Belge Metni:
┌──
Dua Hayattır! Hayat Duadır!

Dua mü’minin hayat tarzıdır. Çünkü imanın en önemli göstergelerinden biridir. Kul imanın(ın) gereği olarak Rabbini yardıma çağırır, O’na yalvarır, O’ndan diler ve O’na seslenir.
04/05/2009


Dua yaratıcımızla aramızda hiçbir güç ve aracı olmadan doğrudan kurduğumuz bir iletişimdir. İçinde bulunduğumuz anda, en samimi duygu haliyle ve acziyetimizi en yoğun şekilde hissederek O’na yakarışımızdır. 



Allah(c.c)’ın Kur’an’da; “De ki;duanız olmasaydı Rabbim size değer verir miydi?” (Şuara; 77) ayetinde belirttiği gibi acizliğimizi hissederek yaptığımız dualar kulluğumuzun gereğidir. Bu yüzden bir Müslüman için dua vazgeçilmezdir. 



Peygamberimizin (s.a.v); “Dua ibadettir. Rabbiniz buyurdu ki; Bana dua edin ki duanızı kabul edeyim” hadis-i şerifinde söylediği gibi dua hayatımızın her anını kapsayan bir ibadettir. 



Kur’an-ı Kerim’den öğrendiğimiz kadarıyla dua ile zor anlarımızda tek yardımcımızdan yardım dileriz, tüm dileklerimizi verebilecek en yüce makamdan talep ederiz,sevinçlerimizde sonsuz rahmet sahibine şükrederiz, O’nu överek her türlü eksiklikten arınmış olduğunu hissederiz.
└──
Verilen Görev 1:
Dua hakkındaki metne göre kul, imanının gereği olarak Rabbine karşı hangi dört şeyi yapar? Hepsini sırala.

Gösterilen Malzeme:
┌──
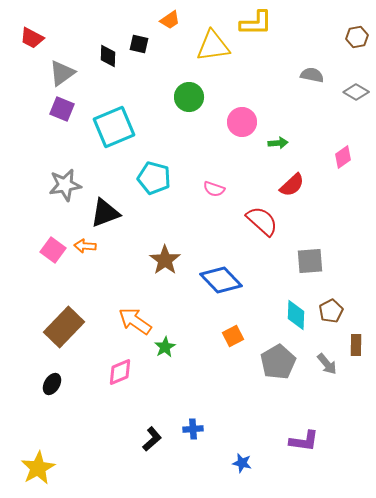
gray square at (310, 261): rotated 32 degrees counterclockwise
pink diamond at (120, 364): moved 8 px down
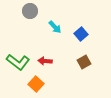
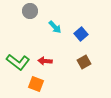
orange square: rotated 21 degrees counterclockwise
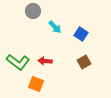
gray circle: moved 3 px right
blue square: rotated 16 degrees counterclockwise
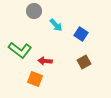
gray circle: moved 1 px right
cyan arrow: moved 1 px right, 2 px up
green L-shape: moved 2 px right, 12 px up
orange square: moved 1 px left, 5 px up
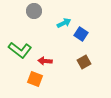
cyan arrow: moved 8 px right, 2 px up; rotated 72 degrees counterclockwise
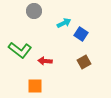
orange square: moved 7 px down; rotated 21 degrees counterclockwise
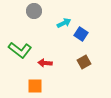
red arrow: moved 2 px down
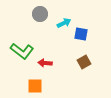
gray circle: moved 6 px right, 3 px down
blue square: rotated 24 degrees counterclockwise
green L-shape: moved 2 px right, 1 px down
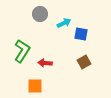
└──
Verilen Görev 2:
Kayıtlarda "gray circle: moved 3 px right" içeren satırla açılıp "orange square: moved 1 px left, 5 px up" içeren satırla kapanan bölümü, her satır bir dize olacak biçimde JSON listesine dönüştür. Resim satırlarını cevaba katma.

Yazılı Çözüm 1:
- Rabbini yardıma çağırır
- O'na yalvarır
- O'ndan diler
- O'na seslenir

Yazılı Çözüm 2:
[
  "gray circle: moved 3 px right",
  "blue square: rotated 16 degrees counterclockwise",
  "gray circle: moved 1 px right",
  "cyan arrow: moved 1 px right, 2 px up",
  "green L-shape: moved 2 px right, 12 px up",
  "orange square: moved 1 px left, 5 px up"
]